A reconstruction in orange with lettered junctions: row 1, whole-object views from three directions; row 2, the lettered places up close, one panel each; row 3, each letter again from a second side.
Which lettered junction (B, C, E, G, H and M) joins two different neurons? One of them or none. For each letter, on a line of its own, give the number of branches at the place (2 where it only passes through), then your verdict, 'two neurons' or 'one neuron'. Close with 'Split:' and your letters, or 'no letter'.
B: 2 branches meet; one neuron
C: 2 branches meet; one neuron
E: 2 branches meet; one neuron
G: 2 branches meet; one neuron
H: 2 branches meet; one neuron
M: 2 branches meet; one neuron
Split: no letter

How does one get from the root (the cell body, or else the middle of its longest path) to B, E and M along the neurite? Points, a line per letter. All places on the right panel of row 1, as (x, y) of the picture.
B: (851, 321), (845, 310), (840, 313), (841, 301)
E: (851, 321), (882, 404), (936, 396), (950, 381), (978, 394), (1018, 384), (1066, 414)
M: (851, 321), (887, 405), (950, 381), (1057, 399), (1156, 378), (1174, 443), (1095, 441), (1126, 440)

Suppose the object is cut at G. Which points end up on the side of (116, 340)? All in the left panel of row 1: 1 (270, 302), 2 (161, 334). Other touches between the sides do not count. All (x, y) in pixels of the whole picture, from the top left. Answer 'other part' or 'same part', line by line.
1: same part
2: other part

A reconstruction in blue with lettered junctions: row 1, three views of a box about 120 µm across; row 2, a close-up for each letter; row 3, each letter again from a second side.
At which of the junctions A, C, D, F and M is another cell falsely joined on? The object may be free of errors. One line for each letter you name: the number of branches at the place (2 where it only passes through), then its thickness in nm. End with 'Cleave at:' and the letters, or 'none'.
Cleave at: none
--
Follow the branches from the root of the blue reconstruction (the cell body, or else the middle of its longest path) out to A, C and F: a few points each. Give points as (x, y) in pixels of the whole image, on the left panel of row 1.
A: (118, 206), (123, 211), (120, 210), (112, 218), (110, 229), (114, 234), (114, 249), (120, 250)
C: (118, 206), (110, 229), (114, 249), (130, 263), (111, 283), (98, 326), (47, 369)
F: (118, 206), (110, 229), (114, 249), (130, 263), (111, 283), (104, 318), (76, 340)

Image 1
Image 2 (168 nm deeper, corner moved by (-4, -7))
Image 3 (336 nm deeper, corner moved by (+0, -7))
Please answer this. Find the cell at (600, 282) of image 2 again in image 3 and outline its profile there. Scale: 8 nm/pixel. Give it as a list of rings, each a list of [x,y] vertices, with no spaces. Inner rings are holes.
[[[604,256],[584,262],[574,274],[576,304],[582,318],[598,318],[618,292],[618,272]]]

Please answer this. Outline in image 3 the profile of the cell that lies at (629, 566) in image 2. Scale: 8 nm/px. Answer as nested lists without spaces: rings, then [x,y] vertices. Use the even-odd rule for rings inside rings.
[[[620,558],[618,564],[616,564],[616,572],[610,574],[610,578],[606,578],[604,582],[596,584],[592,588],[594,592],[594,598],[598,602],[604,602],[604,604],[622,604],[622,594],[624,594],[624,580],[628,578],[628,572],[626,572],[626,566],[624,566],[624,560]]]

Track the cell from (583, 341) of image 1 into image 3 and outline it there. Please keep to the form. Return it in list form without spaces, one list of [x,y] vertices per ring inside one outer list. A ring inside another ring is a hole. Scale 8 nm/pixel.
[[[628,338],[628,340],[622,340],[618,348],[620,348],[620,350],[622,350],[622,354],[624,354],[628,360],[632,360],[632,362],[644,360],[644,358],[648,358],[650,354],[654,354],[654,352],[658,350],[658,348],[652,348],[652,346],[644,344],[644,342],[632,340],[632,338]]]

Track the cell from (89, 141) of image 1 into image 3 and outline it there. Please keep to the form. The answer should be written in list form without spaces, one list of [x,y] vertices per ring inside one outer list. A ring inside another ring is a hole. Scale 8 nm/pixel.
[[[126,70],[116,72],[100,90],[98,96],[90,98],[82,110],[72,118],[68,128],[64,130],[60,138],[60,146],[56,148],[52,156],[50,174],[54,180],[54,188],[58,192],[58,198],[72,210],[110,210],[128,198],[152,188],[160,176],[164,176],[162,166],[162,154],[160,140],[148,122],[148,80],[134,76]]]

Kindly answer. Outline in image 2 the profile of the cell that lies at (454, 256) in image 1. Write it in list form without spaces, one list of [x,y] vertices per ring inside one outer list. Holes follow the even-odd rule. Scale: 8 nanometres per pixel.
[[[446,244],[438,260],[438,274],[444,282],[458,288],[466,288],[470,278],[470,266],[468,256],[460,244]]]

Exercise directions:
Look for the word "moved" throughout the material above and copy every line that has it.

Solution to this exercise:
Image 2 (168 nm deeper, corner moved by (-4, -7))
Image 3 (336 nm deeper, corner moved by (+0, -7))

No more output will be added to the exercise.